Sikap PT Freeport Indonesia Ibarat "Air Susu Dibalas Air Tuba"

Adhitya Himawan Suara.Com
Minggu, 05 Maret 2017 | 13:24 WIB
Sikap PT Freeport Indonesia Ibarat "Air Susu Dibalas Air Tuba"
President dan CEO Freeport McMoRan Inc Richard C. Adkerson, konferensi pers di Hotel Fairmont, Senayan Jakarta Selatan, Senin (20/2/2017). [suara.com/Dian Kusumo Hapsari]
Follow Suara.com untuk mendapatkan informasi terkini. Klik WhatsApp Channel & Google News

Direktur Eksekutif Center of Energy and Resourc es Indonesia (CERI) Yusri Usman menudukung sikap pemerintah yang melarang ekspor mineral mentah dan mewajibkan perusahaan tambang membangun fasilitas pemurnian (smelter) di dalam negeri. Menurutnya, kebijakan ini jelas mendukung kepentingan nasional dalam mengamankan potensi efek ganda dari peningkatan nilai tambah dari pembangunan smelter.

"Kebijakan ini harus dilakukan ketika secara ekonomi banyak koorporasi asing yang terus menguras sumber daya alam kita dan telah mengabaikan kepentingan nasional kita," kata Yusri dalam keterangan resmi, Sabtu (4/3/2017).

Pertimbangannya adalah kajian Pusdatin Kementerian ESDM tahun 2012 yang menunjukkan peningkatan sebesar 10,23 kali lipat jika bauksit diolah menjadi alumina dan jika diolah lagi menjadi alumunium. Sehinggga nilai jualnya akan menjadi 3.822,00 Dolar Amerika Serikat (AS) per ton. Jumlah ini naik 139 kali lipat dengan harga bauksit mentah saat itu.

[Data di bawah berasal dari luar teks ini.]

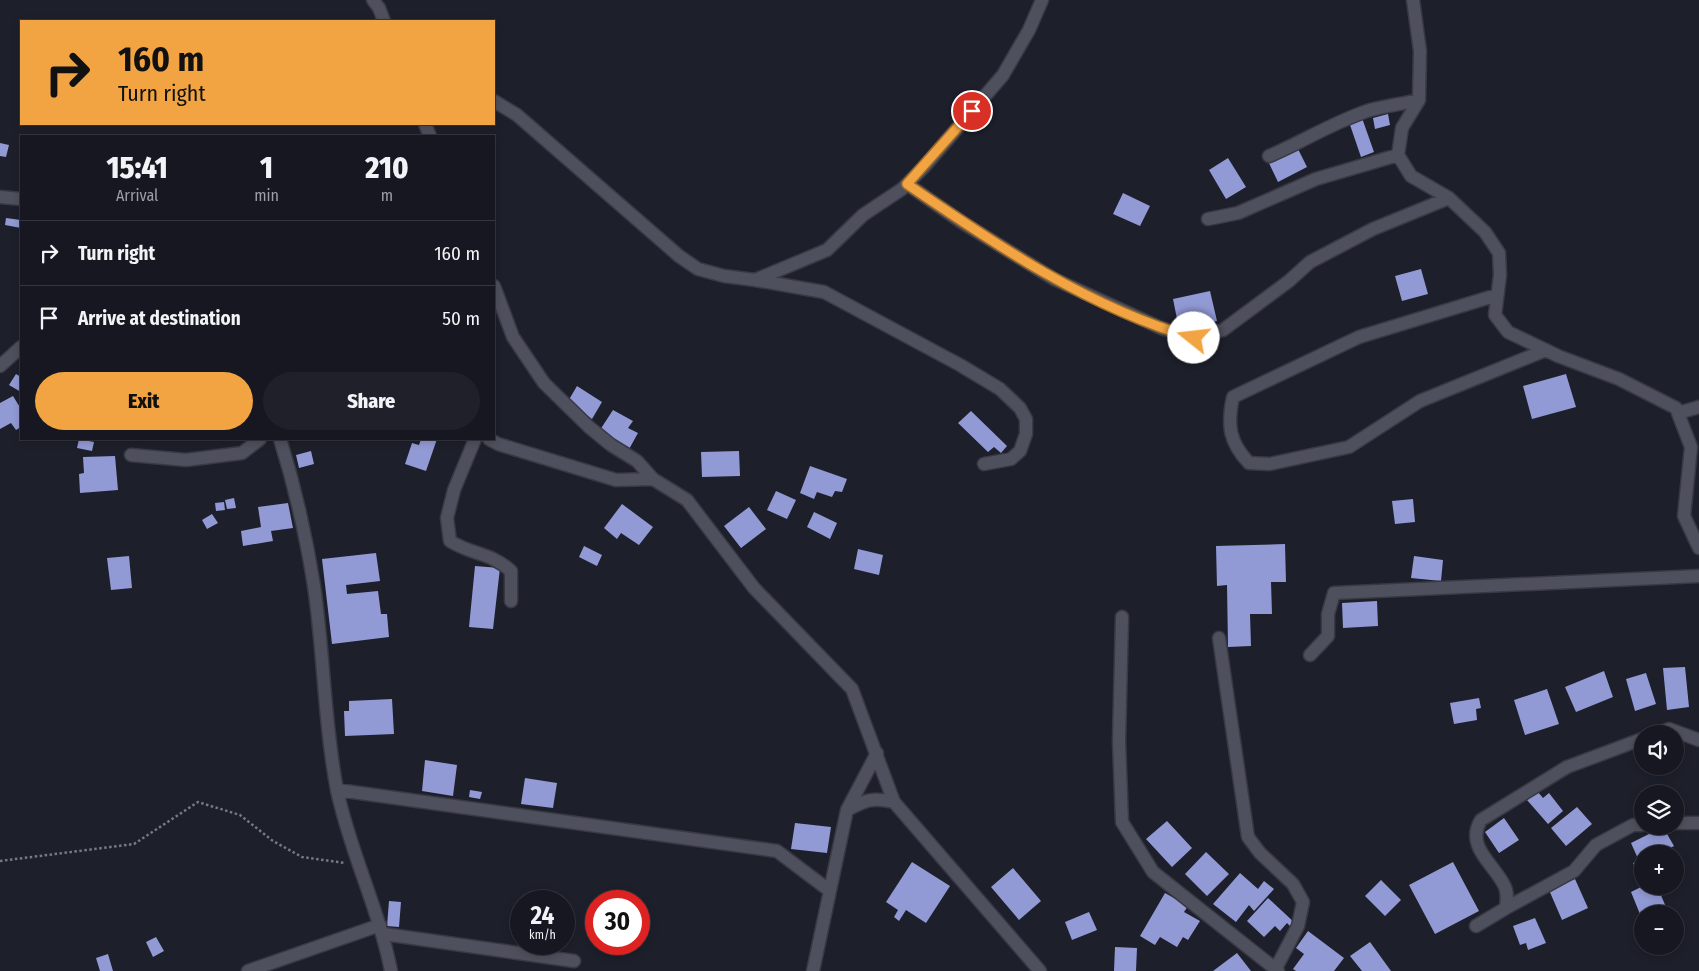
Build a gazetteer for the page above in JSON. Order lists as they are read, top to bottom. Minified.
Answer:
{"page":{"turn":["160 m","Turn right"],"eta":["15:41","Arrival","1","min","210","m"],"list":[{"name":"Turn right","value":"160 m"},{"name":"Arrive at destination","value":"50 m"}],"buttons":["Exit","Share"],"map_buttons":["+","−"],"speed":"24 km/h","limit":"30"}}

Baca Juga: Konsorsium BUMN Tambang Diminta Bangun Smelter Bagi Freeport

Yusri juga melihat pemerintah tetap berusaha menghargai Kontrak Karya PT Freeport Indonesia dan PT Amman Mineral Sumbawa ( ex Newmont) dengan tidak melanggar UU Minerba nomor 4 tahun 2009 karena berusaha mengiring PT FI dan PT AMS untuk bisa menyesuaikan dengan UU Minerba sesuai pesan kontitusi agar " win win " bagi kedua belah pihak. Kedua perusahan tersebut diminta menyesuaikan diri dengan Perubahan Peraturan Pemerintah ( PP) nomor 23 tahun 2010 ke PP nmr 1 tahun 2014 , kemudian ke nomor PP 77 thn 2014 dan terakhir PP nomor 1 thn 2017 pada tgl 11 Febuari 2017 yang telah juga melahirkan Permen ESDM nomor 5 dan 6 tahun 2017 agar PT FI agar bisa tetap melakukan ekspor konsentrat.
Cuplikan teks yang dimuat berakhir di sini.